Down to the final line, write out the material beneath exactly, without pictures.

-=-=-

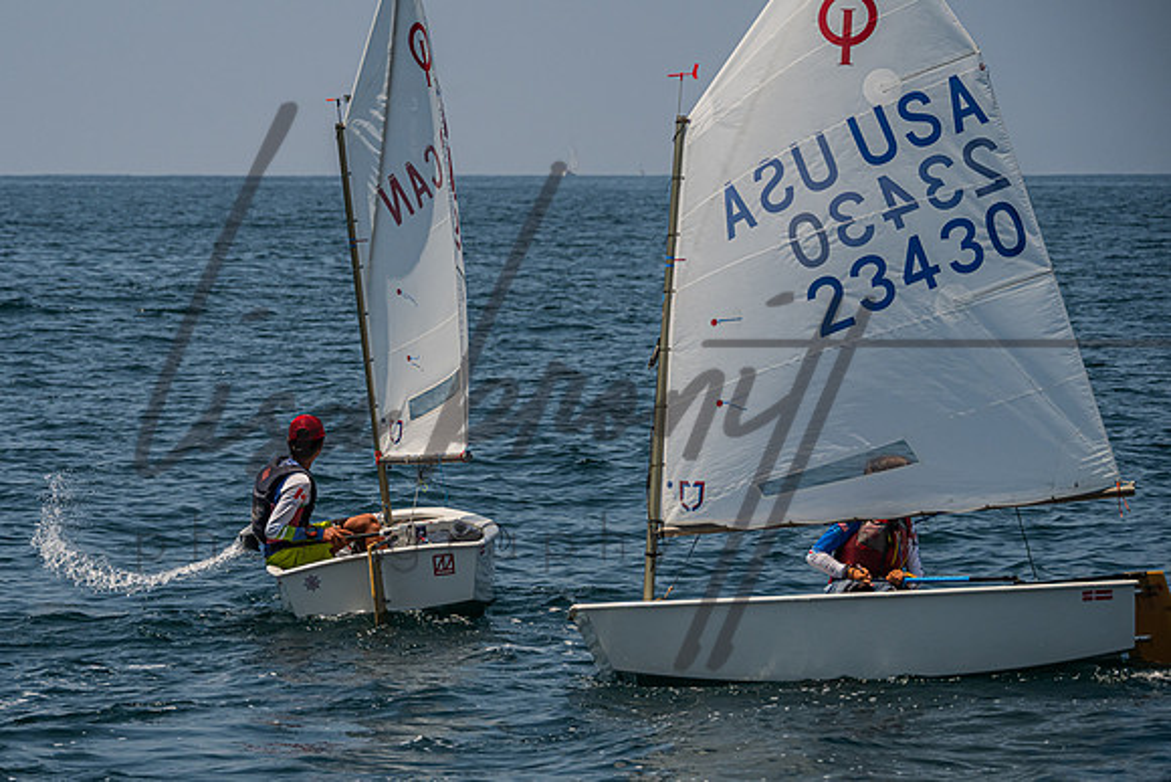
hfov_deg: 11.9
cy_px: 474
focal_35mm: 173
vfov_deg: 8.0
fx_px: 5615
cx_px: 411
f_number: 7.1
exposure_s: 1/3200
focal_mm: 130
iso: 320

-=-=-

Reply to the exercise ->
hfov_deg: 11.9
cy_px: 474
focal_35mm: 173
vfov_deg: 8.0
fx_px: 5615
cx_px: 411
f_number: 7.1
exposure_s: 1/3200
focal_mm: 130
iso: 320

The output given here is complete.